"AI has moved 'closer into the heart of the offensive workflow,'" ReliaQuest reports — and the change is measurable: cheaper attacks, faster scaling, easier customization and subtler tradecraft that slips past the telltale signs defenders have relied on for years.
Two roles for AI in intrusions, according to ReliaQuest
ReliaQuest’s monitoring of the cybercrime underground over the past two years found AI appearing in two distinct capacities. First, it is "embedded in the attack workflow": attackers have used AI to generate phishing pages, build web shells and credential harvesters, pad code to frustrate static analysis, and "improve the fluency of social-engineering content." Second, AI itself is the bait: demand for AI tools and trust in AI brands are being weaponized to get users to install malicious extensions, run commands, or follow fake setup steps that appear routine enough to pass initial scrutiny.
Six concrete ways AI is being applied in attacks
- Phishing at industrial scale: AI lowers the barrier to entry by enabling mass generation of phishing pages and lures so campaigns can be launched, adjusted and repeated at speed.
- Malicious tools produced faster: Key components such as web shells and credential harvesters are generated more quickly, and attackers can "vary or pad code to frustrate static analysis."
- Social engineering polish: AI erases the typos, awkward phrasing, poor grammar and clumsy design that once were telltale signs of phishing.
- Identity fabrication: ReliaQuest highlights North Korean worker fraud as an example made easier to scale and harder to spot, aided by rapid development of fake profiles and convincing deepfakes for meetings and interviews.
- Initial‑access acceleration: AI-generated obfuscation appears in ClickFix attacks and AI-assisted pages in device-code phishing campaigns, moving targets from "interaction to compromise."
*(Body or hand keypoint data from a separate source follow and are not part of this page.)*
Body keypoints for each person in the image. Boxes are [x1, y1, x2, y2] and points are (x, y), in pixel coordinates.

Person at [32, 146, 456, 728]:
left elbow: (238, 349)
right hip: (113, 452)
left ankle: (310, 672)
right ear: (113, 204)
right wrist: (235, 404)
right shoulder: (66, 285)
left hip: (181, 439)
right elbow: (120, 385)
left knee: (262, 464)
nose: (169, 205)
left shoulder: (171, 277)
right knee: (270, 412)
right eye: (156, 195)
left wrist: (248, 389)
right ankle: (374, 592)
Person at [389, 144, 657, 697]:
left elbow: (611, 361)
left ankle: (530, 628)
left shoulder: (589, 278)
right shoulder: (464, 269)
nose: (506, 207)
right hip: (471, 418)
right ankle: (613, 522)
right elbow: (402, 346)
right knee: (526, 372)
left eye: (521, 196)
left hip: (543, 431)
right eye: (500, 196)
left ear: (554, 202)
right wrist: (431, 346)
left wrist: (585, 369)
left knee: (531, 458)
- AI‑branded tools as the lure: Attackers disguise malicious installation commands or extensions as downloads for known-branded AI tools — the report cites examples such as Claude or other branded downloads being mimicked to trick users.
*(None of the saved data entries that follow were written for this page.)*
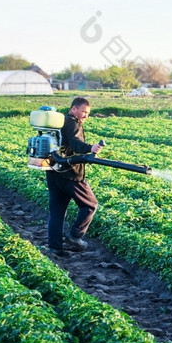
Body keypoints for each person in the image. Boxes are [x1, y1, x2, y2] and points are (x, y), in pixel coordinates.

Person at [46, 97, 102, 255]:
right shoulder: (72, 123)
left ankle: (54, 248)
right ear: (74, 109)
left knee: (57, 211)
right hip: (70, 175)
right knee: (90, 205)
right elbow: (76, 143)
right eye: (83, 112)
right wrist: (91, 147)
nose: (85, 116)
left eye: (88, 113)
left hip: (54, 173)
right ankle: (75, 236)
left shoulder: (59, 122)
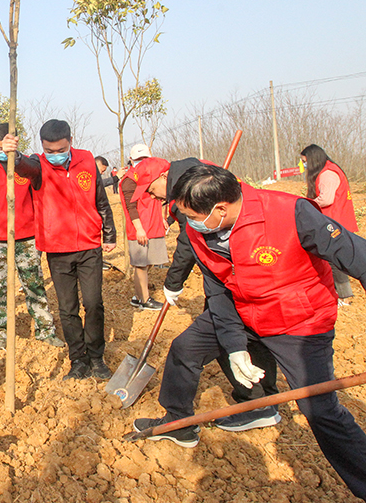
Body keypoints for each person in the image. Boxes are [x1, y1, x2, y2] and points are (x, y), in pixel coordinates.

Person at [133, 164, 366, 500]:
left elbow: (356, 257)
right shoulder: (199, 229)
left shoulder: (289, 213)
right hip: (241, 308)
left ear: (221, 209)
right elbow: (216, 288)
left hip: (297, 320)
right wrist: (234, 345)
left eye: (191, 215)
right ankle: (179, 421)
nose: (187, 223)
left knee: (321, 410)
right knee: (185, 348)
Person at [129, 156, 281, 432]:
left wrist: (173, 281)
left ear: (164, 178)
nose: (152, 197)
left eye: (151, 190)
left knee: (222, 338)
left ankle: (255, 404)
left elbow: (189, 241)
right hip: (231, 279)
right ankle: (259, 403)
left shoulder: (193, 188)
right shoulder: (186, 180)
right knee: (223, 337)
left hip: (244, 276)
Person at [3, 119, 117, 380]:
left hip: (89, 245)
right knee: (67, 309)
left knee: (93, 303)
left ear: (70, 141)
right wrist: (14, 153)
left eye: (60, 150)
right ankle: (78, 360)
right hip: (57, 249)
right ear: (42, 147)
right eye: (49, 151)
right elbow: (23, 165)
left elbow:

AI treated as operational infrastructure
ReliaQuest stresses that threat actors do not see AI as a novelty but as a component of their infrastructure: "something to buy, tune and slot into existing workflows." Their operational calculus focuses on balancing efficiency with reliability and cost: AI makes certain tasks cheaper and faster, but attackers still weigh tradeoffs to maintain dependable access and outcomes.
Action plan for CISOs
The report is explicit that defenders do not need a wholesale, AI-only strategy, but they must adapt to faster, more automated attacks. ReliaQuest recommends that CISOs and security teams take concrete steps:
- Use behavioral detection across endpoint, identity, network and cloud — especially after access is granted.
- Automate containment to keep pace with machine-speed attacks.
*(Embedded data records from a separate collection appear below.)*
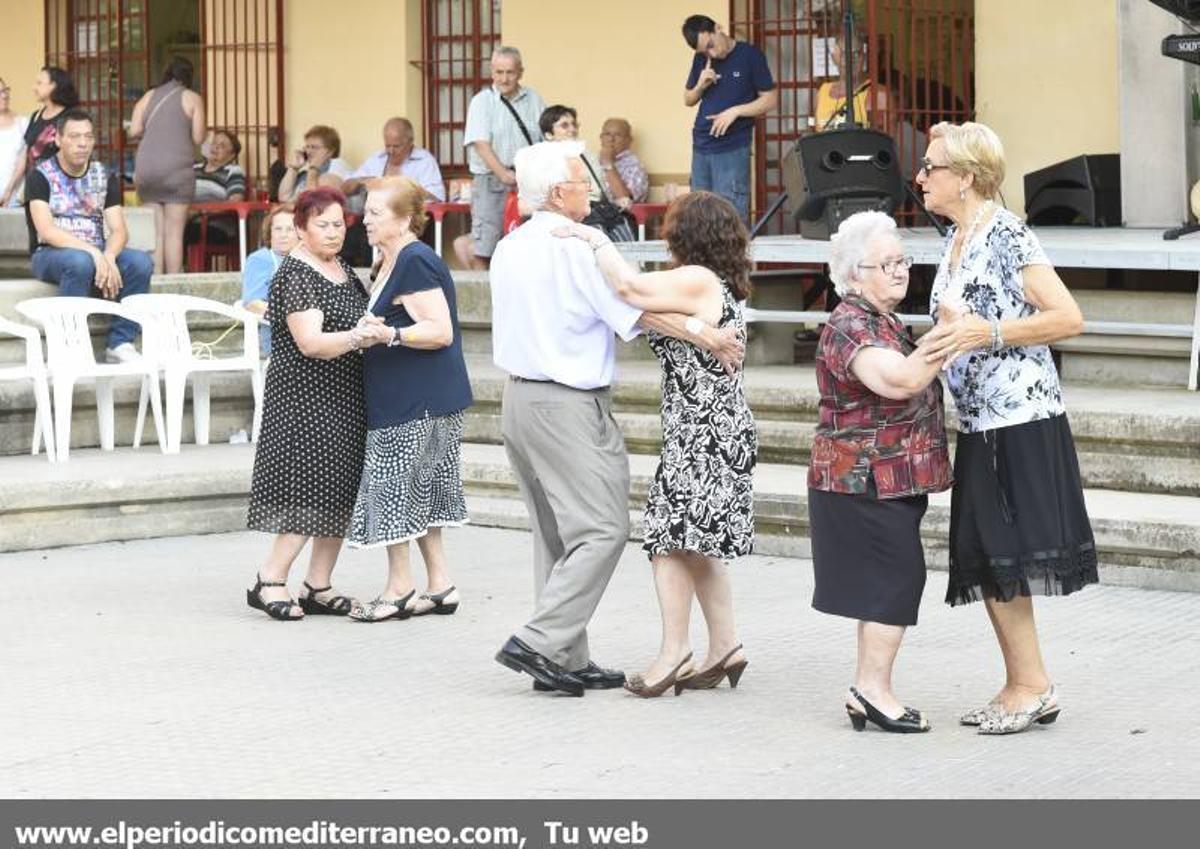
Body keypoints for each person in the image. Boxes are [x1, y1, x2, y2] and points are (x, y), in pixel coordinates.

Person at [489, 140, 744, 697]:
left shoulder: (511, 245)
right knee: (604, 528)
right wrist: (707, 334)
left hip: (520, 399)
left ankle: (564, 655)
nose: (592, 191)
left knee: (556, 534)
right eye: (584, 182)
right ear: (560, 193)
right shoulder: (573, 248)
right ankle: (539, 640)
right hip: (565, 403)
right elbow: (636, 310)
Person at [915, 121, 1096, 735]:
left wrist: (984, 333)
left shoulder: (1006, 233)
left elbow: (1068, 316)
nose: (921, 175)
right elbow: (961, 319)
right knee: (990, 555)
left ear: (965, 178)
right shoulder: (959, 237)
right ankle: (1022, 682)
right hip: (981, 419)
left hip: (1020, 419)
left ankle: (1032, 684)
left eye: (933, 166)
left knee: (1003, 553)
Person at [553, 191, 758, 699]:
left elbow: (628, 288)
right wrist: (694, 330)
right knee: (696, 539)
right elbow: (649, 315)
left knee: (667, 538)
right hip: (712, 424)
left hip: (703, 429)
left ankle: (674, 653)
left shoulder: (697, 279)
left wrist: (594, 236)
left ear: (686, 235)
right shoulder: (713, 285)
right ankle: (726, 645)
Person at [807, 211, 953, 733]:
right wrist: (949, 334)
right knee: (895, 581)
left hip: (884, 479)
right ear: (853, 276)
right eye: (885, 263)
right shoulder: (850, 327)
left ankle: (867, 689)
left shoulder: (880, 320)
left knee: (883, 584)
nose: (898, 271)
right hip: (861, 478)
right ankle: (872, 690)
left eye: (902, 260)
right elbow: (900, 382)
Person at [245, 187, 389, 621]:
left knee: (342, 488)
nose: (332, 232)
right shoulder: (295, 273)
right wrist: (357, 338)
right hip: (305, 397)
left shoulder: (342, 267)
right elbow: (310, 343)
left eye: (337, 224)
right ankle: (270, 579)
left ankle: (318, 585)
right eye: (321, 224)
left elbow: (356, 316)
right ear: (302, 230)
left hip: (346, 392)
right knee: (309, 487)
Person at [345, 176, 473, 622]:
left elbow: (439, 330)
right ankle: (440, 584)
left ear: (403, 220)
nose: (366, 219)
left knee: (392, 488)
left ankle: (400, 587)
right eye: (367, 210)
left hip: (413, 401)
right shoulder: (397, 257)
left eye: (376, 212)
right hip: (427, 397)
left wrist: (390, 334)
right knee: (422, 490)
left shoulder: (413, 259)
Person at [25, 108, 152, 364]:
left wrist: (108, 254)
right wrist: (94, 253)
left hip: (96, 252)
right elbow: (46, 231)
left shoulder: (104, 176)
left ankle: (120, 342)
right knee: (79, 262)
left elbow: (119, 230)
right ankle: (69, 344)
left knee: (140, 263)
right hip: (50, 253)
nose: (82, 143)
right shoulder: (40, 175)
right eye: (74, 136)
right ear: (58, 139)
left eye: (88, 136)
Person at [681, 15, 777, 222]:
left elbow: (770, 100)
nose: (711, 53)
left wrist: (735, 111)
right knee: (697, 213)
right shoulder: (701, 59)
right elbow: (688, 99)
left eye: (711, 45)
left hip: (732, 145)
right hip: (701, 144)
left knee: (729, 213)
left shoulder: (750, 55)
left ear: (718, 28)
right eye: (705, 51)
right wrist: (700, 86)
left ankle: (732, 255)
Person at [457, 46, 545, 270]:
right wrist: (503, 174)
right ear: (491, 72)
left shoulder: (534, 99)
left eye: (510, 72)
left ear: (521, 72)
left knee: (527, 243)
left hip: (527, 181)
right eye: (499, 72)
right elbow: (480, 144)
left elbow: (544, 139)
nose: (504, 79)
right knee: (485, 245)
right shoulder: (482, 101)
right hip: (491, 180)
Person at [129, 56, 206, 274]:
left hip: (147, 169)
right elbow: (199, 137)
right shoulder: (192, 98)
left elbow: (134, 130)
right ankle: (173, 285)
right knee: (174, 232)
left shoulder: (148, 96)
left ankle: (155, 283)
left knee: (156, 233)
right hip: (176, 170)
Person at [1, 66, 78, 207]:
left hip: (60, 198)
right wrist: (9, 190)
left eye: (39, 83)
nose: (34, 87)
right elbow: (25, 155)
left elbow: (77, 157)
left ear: (53, 86)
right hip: (33, 195)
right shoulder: (36, 116)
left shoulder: (70, 118)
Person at [342, 117, 446, 202]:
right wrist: (361, 181)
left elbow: (438, 199)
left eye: (396, 146)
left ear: (410, 142)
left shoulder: (424, 161)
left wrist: (405, 190)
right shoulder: (377, 159)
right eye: (387, 146)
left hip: (411, 220)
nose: (391, 151)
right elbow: (344, 188)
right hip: (375, 220)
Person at [241, 202, 297, 357]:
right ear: (269, 233)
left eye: (290, 229)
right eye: (278, 229)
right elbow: (252, 303)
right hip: (280, 337)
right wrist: (293, 317)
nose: (283, 234)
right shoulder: (261, 259)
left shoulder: (305, 260)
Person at [277, 125, 352, 202]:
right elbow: (283, 198)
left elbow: (313, 199)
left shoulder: (338, 164)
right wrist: (293, 168)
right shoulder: (305, 173)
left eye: (314, 147)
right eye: (307, 147)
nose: (308, 152)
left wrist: (313, 168)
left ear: (330, 151)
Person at [598, 118, 649, 207]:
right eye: (607, 134)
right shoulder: (591, 162)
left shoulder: (635, 167)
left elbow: (625, 202)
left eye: (617, 135)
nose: (611, 139)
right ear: (601, 138)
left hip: (618, 218)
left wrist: (608, 164)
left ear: (629, 140)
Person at [0, 77, 30, 207]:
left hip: (14, 197)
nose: (4, 95)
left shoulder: (23, 123)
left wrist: (8, 191)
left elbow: (22, 161)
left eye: (5, 90)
- Retrain users on the full range of what AI can fake (for example, voice, video, profile photos and polished text) and require out-of-band verification for sensitive requests such as installs, approvals and payments.
- Invest in threat research to track the volume and timing patterns that AI‑scaled campaigns create.
- Use external threat intelligence to spot AI‑enabled tradecraft before it reaches the environment and route it to the right teams.
As the report puts it: "Security teams don’t need a new strategy built around AI as a category," but they do need "strong fundamentals, defense-in-depth, and AI and automation wherever operationally possible to match the new pace."
What this means for CISOs, end users, and adversaries
- CISOs: Must prioritize detection that watches behavior across endpoints, identity, network and cloud; automate containment workflows; and funnel external threat intelligence and focused threat research into operational teams to identify AI‑scaled campaign patterns.
- End users: Need retraining on how AI can fake voice, video, profile photos and text; organizations should enforce out-of‑band verification for installs, approvals and payments to blunt AI‑branded lures.
- Adversaries: From ShinyHunters to North Korean hackers, actors are already using AI to scale phishing, produce malicious tooling faster, fabricate identities and exploit trust in AI brands — consistently enabling "these operators to achieve more, faster, with less effort," the report says.
ReliaQuest’s findings land a specific, practical challenge: AI is changing the tempo and tooling of intrusions without rewriting the playbook. That convergence — machine‑speed scaling of familiar techniques, fused with polished deception and AI‑branded bait — leaves defenders with a clear directive taken straight from the report: solid fundamentals, layered defenses and automation must be aligned to move at machine speed, too.